* _DATA LISTING_
=-=-=
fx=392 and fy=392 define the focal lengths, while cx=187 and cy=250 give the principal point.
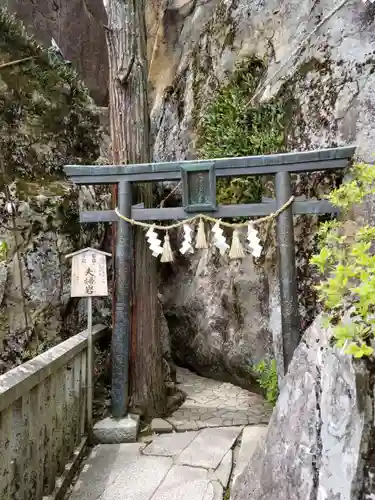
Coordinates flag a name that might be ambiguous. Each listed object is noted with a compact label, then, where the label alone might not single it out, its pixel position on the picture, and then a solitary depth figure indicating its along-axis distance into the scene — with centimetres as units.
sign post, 474
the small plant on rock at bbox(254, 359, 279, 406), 542
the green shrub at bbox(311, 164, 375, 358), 161
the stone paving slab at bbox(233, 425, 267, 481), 397
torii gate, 467
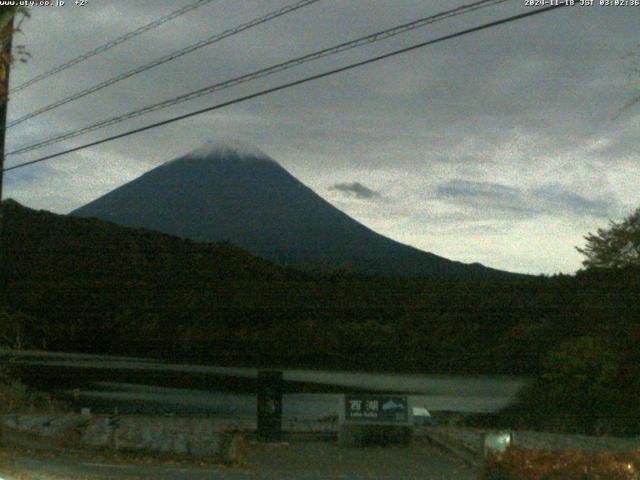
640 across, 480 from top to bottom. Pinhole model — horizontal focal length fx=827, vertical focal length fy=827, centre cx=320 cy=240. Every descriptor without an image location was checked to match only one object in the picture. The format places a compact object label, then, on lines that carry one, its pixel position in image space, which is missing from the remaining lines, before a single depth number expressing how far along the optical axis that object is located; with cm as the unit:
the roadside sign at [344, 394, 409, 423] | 2398
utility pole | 878
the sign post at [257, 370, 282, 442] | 2414
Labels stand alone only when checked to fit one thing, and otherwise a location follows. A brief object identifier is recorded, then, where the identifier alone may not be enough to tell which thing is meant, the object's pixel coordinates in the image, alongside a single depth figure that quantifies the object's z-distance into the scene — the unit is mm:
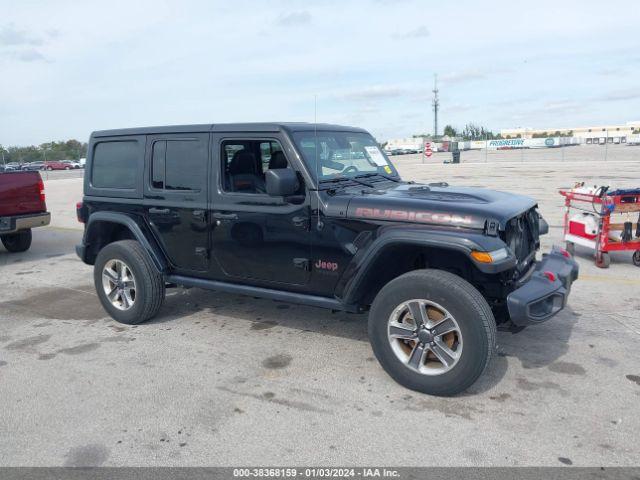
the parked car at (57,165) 54006
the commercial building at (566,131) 133125
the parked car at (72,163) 55759
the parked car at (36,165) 49538
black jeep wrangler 3615
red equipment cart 6820
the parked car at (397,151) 76100
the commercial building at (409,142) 91500
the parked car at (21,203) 8492
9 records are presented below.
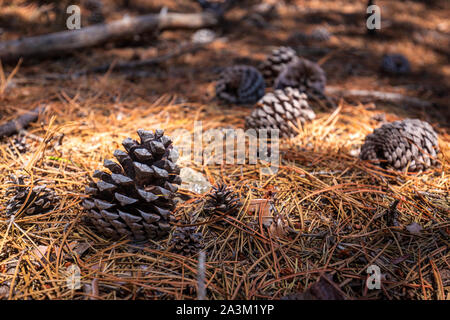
=-=-=
Transcribe the records above exactly and drop every picture.

* _ANSWER FOR THE TASK_
fx=392 and fy=392 define the focal lengths, while cx=187 and cy=250 give the principal point.
Coordinates flag a name that might be ambiguous. Each listed object is noted with a compact label, then, where the label alone might not single it out, its pixel position on the picture, and then a solitary depth figure indicating its along-axis distance into the scene — with centimetres as units.
sign post, 474
the small plant on rock at bbox(254, 359, 279, 406), 542
the green shrub at bbox(311, 164, 375, 358), 161
the stone paving slab at bbox(233, 425, 267, 481), 397
torii gate, 467
640 across, 480 from top to bottom. Pinhole model — horizontal focal length fx=827, vertical focal length fy=827, centre cx=320 cy=240. Every descriptor without an image location was checked to match only one object in the picture. The format places a compact object label, then, on lines that carry one, its pixel position in image space, which is missing from the remaining lines, before a single depth number expressing how far along the optical axis that object is located; with cm as the unit:
the roadside sign at [344, 394, 409, 423] | 2398
utility pole | 878
the sign post at [257, 370, 282, 442] | 2414
Labels stand alone only when checked to fit one thing, and otherwise a location follows. A brief object identifier is recorded, then, where the identifier alone may not be enough to tell which thing is meant, the object's pixel coordinates in the image, alongside a single depth figure that quantifies the object's z-distance into the scene — the unit is mm:
the parked car at (57,165) 54006
the commercial building at (566,131) 133125
the parked car at (72,163) 55759
the parked car at (36,165) 49538
black jeep wrangler 3615
red equipment cart 6820
the parked car at (397,151) 76100
the commercial building at (409,142) 91500
the parked car at (21,203) 8492
9 records are presented below.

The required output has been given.